Dün sendikalardan söz ettik. Sarı sendikalardan, sendika ağalığından, sınıf ve kitle sendikacılığından ve DİSK’ten kısa özetler yaptık. Şimdi yazımızı siyasi örgütlenmelerle ilgili olarak sürdürelim ve bitirelim. Kapitalizmi savunan siyasi partiler var. Bunlar doğaları gereği milyonları sömüren ve baskı altında tutan bir avuç haramzadeyi temsil etmektedirler. Bunların dışında da sınıf ve katmanları temsilen partiler kurulmuştur. Bu partilerden solda yer alanlar sol bağlamda sosyal demokrat çizgiden komünist çizgiye kadar uzanan bir yelpazede yerlerini almış bulunmaktadırlar. Burada asıl kavram karışıklığı sol yelpazede yer alan partilerin önemli bir bölümünün kendilerini “en devrimci” ve “en komünist” olarak nitelemelerinden çıkmaktadır. Önceki yazımızda dile getirdik. Gerçek bir sosyalist parti sağlam bir öğretiye ve işçi sınıfı partilerinin örgütlenme ilkelerine sahip olan bir partidir. Oysa açık/gizli ne kadar örgütlenme varsa bunları ele aldığımızda görmekteyiz ki, ne sağlam bir öğretileri ne de örgütlülükleri vardır. İçi doldurulmamış kof sözcükler ise bizim sözünü ettiğimiz örgütle asla örtüşmemektedir.

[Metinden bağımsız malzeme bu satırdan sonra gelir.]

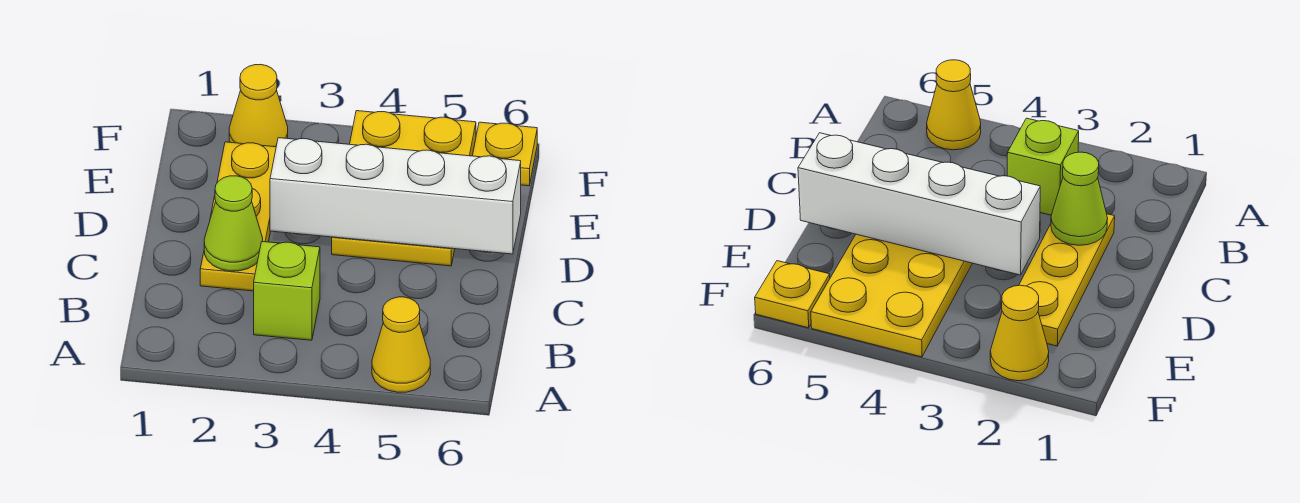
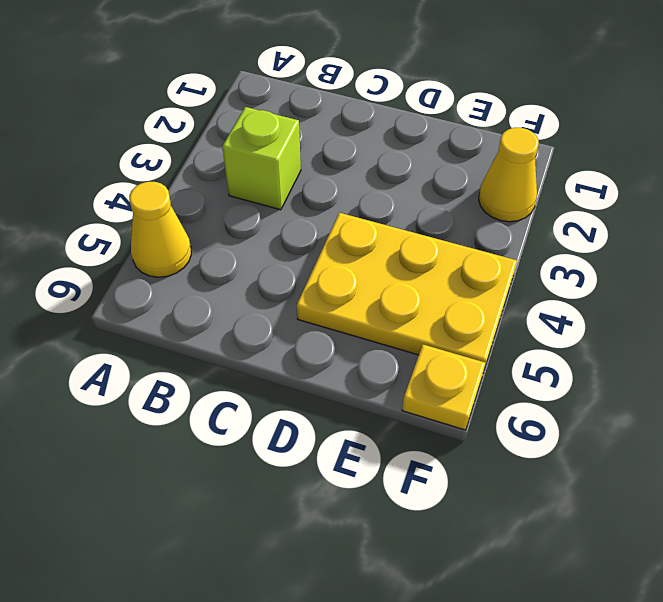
none -> yellow plate C2:E2 level 1
none -> lime cone C2 level 2

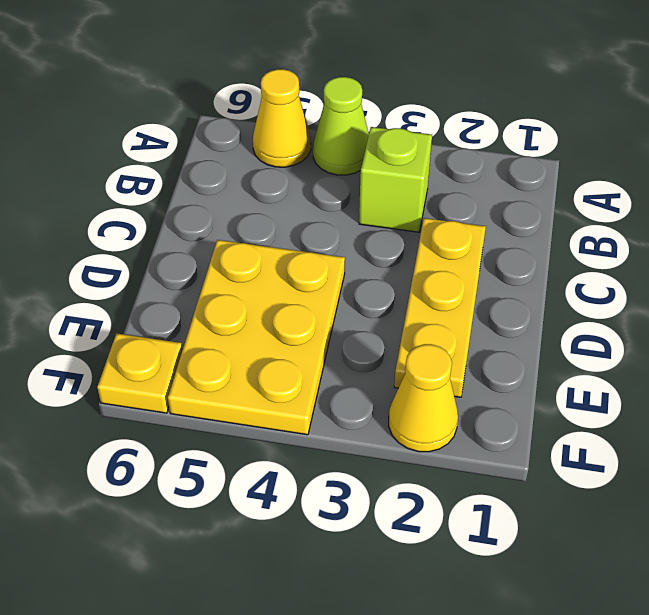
lime cone A4 level 1 -> lime cone C2 level 2
none -> white brick D3:D6 level 2

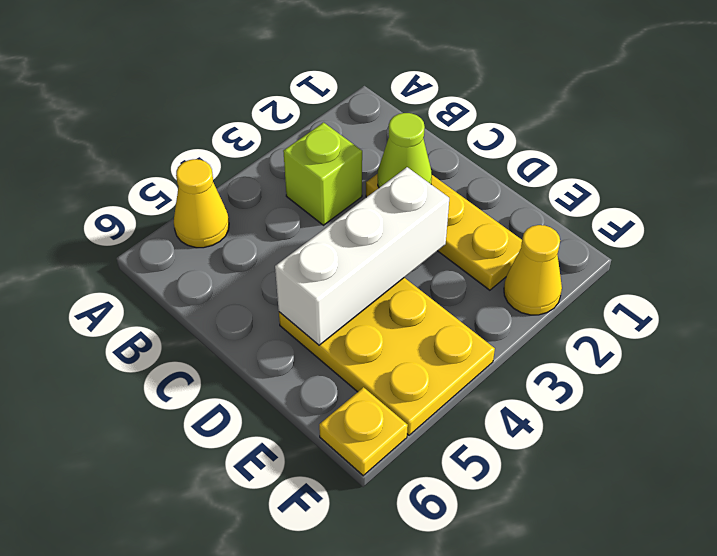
white brick D3:D5 level 2 -> white brick D3:D6 level 2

Bu yapıların bir kısmı öğretiyi (ideoloji) küçümser. Onlar için önemli olan eylemdir. Oysa sağlam bir öğretiye sahip olunmaksızın etkili ve sonuç alıcı eylemler konulmasının da olanağı yoktur. Sosyalist bir parti kendi ülkesinin hem nesnel hem de öznel olarak iyi bir analizini yapmalı, sosyalizm savaşımını da bu analiz üzerinden yürütmelidir. Oysa baktığımızda birçok örgütün Türkiye’deki mevcut durumun dünü bugünü ile ilgili olarak sağlıklı bir analizleri söz konusu değildir. Dolayısı ile de bu yapılar programatik bir duruş yerine günübirlik politikalarla işi götürmeye çalışmakta olup sosyalizm konusunda yanlış eğilimlerinden dolayı sık sık baltayı taşa vurmaktadırlar.

Türkiye Sosyalist İşçi Partisi kurulduğu 15-16 Haziran 1974 tarihinden bu yana öğretiyi ve örgütlenme ilkelerini olmazsa olmaz görmekte bu konudan ödünsüz davranmaktadır. Bu yüzden dünün nasıl kalıcı partisi olmayı başarmışsa yarının da kalıcı ve sonuç alıcı partisi olacaktır.

Savaşım içinde yollarımızın kesişeceği yapılar kuşku yok ki, olacaktır.

Ve hatta bu yapılar mücadele içinde tekleşip işçi sınıfının siyasal birliğinin sağlanması anlamına gelen sosyalist bir partide birlik sağlanmasının yolunu da açacaktır.